__Problem details__:
Keeping every word intact, reproduce all of the records.

Transcribed page contents

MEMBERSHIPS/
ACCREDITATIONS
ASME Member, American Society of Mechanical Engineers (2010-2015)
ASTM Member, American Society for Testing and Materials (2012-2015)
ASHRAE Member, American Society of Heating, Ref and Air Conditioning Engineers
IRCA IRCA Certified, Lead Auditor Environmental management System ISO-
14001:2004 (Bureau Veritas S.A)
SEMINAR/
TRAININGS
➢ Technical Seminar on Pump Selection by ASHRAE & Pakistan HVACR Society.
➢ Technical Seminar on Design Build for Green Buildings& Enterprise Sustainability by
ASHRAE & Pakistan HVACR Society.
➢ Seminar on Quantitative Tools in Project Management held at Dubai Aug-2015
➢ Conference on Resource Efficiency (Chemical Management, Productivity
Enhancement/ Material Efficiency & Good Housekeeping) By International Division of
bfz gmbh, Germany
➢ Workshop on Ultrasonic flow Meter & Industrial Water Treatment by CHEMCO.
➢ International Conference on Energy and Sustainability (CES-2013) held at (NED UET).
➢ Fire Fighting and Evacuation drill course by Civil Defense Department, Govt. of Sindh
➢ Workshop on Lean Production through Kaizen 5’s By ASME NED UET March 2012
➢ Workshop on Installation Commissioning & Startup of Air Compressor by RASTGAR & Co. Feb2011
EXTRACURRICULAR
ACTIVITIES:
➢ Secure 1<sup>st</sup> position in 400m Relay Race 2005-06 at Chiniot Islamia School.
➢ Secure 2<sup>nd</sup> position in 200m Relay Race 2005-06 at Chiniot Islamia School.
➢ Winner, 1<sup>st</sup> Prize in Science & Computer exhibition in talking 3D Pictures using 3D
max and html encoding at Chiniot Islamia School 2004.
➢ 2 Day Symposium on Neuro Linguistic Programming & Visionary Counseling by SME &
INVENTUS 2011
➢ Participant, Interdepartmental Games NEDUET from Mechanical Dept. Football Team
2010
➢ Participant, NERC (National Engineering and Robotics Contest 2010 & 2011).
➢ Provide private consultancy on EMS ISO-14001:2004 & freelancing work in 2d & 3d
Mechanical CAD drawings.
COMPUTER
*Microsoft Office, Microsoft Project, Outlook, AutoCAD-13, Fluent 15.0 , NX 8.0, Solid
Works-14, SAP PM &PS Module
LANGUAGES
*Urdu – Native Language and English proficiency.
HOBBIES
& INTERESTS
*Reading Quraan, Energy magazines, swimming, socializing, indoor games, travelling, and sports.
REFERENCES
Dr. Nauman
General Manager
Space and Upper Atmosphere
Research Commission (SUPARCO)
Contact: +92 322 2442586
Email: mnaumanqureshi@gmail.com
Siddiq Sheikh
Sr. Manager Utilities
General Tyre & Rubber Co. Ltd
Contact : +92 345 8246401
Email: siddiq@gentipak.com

__Exercise result__:
MEMBERSHIPS/
ACCREDITATIONS
ASME Member, American Society of Mechanical Engineers (2010-2015)
ASTM Member, American Society for Testing and Materials (2012-2015)
ASHRAE Member, American Society of Heating, Ref and Air Conditioning Engineers
IRCA IRCA Certified, Lead Auditor Environmental management System ISO-
14001:2004 (Bureau Veritas S.A)
SEMINAR/
TRAININGS
➢ Technical Seminar on Pump Selection by ASHRAE & Pakistan HVACR Society.
➢ Technical Seminar on Design Build for Green Buildings& Enterprise Sustainability by
ASHRAE & Pakistan HVACR Society.
➢ Seminar on Quantitative Tools in Project Management held at Dubai Aug-2015
➢ Conference on Resource Efficiency (Chemical Management, Productivity
Enhancement/ Material Efficiency & Good Housekeeping) By International Division of
bfz gmbh, Germany
➢ Workshop on Ultrasonic flow Meter & Industrial Water Treatment by CHEMCO.
➢ International Conference on Energy and Sustainability (CES-2013) held at (NED UET).
➢ Fire Fighting and Evacuation drill course by Civil Defense Department, Govt. of Sindh
➢ Workshop on Lean Production through Kaizen 5’s By ASME NED UET March 2012
➢ Workshop on Installation Commissioning & Startup of Air Compressor by RASTGAR & Co. Feb2011
EXTRACURRICULAR
ACTIVITIES:
➢ Secure 1<sup>st</sup> position in 400m Relay Race 2005-06 at Chiniot Islamia School.
➢ Secure 2<sup>nd</sup> position in 200m Relay Race 2005-06 at Chiniot Islamia School.
➢ Winner, 1<sup>st</sup> Prize in Science & Computer exhibition in talking 3D Pictures using 3D
max and html encoding at Chiniot Islamia School 2004.
➢ 2 Day Symposium on Neuro Linguistic Programming & Visionary Counseling by SME &
INVENTUS 2011
➢ Participant, Interdepartmental Games NEDUET from Mechanical Dept. Football Team
2010
➢ Participant, NERC (National Engineering and Robotics Contest 2010 & 2011).
➢ Provide private consultancy on EMS ISO-14001:2004 & freelancing work in 2d & 3d
Mechanical CAD drawings.
COMPUTER
*Microsoft Office, Microsoft Project, Outlook, AutoCAD-13, Fluent 15.0 , NX 8.0, Solid
Works-14, SAP PM &PS Module
LANGUAGES
*Urdu – Native Language and English proficiency.
HOBBIES
& INTERESTS
*Reading Quraan, Energy magazines, swimming, socializing, indoor games, travelling, and sports.
REFERENCES
Dr. Nauman
General Manager
Space and Upper Atmosphere
Research Commission (SUPARCO)
Contact: +92 322 2442586
Email: mnaumanqureshi@gmail.com
Siddiq Sheikh
Sr. Manager Utilities
General Tyre & Rubber Co. Ltd
Contact : +92 345 8246401
Email: siddiq@gentipak.com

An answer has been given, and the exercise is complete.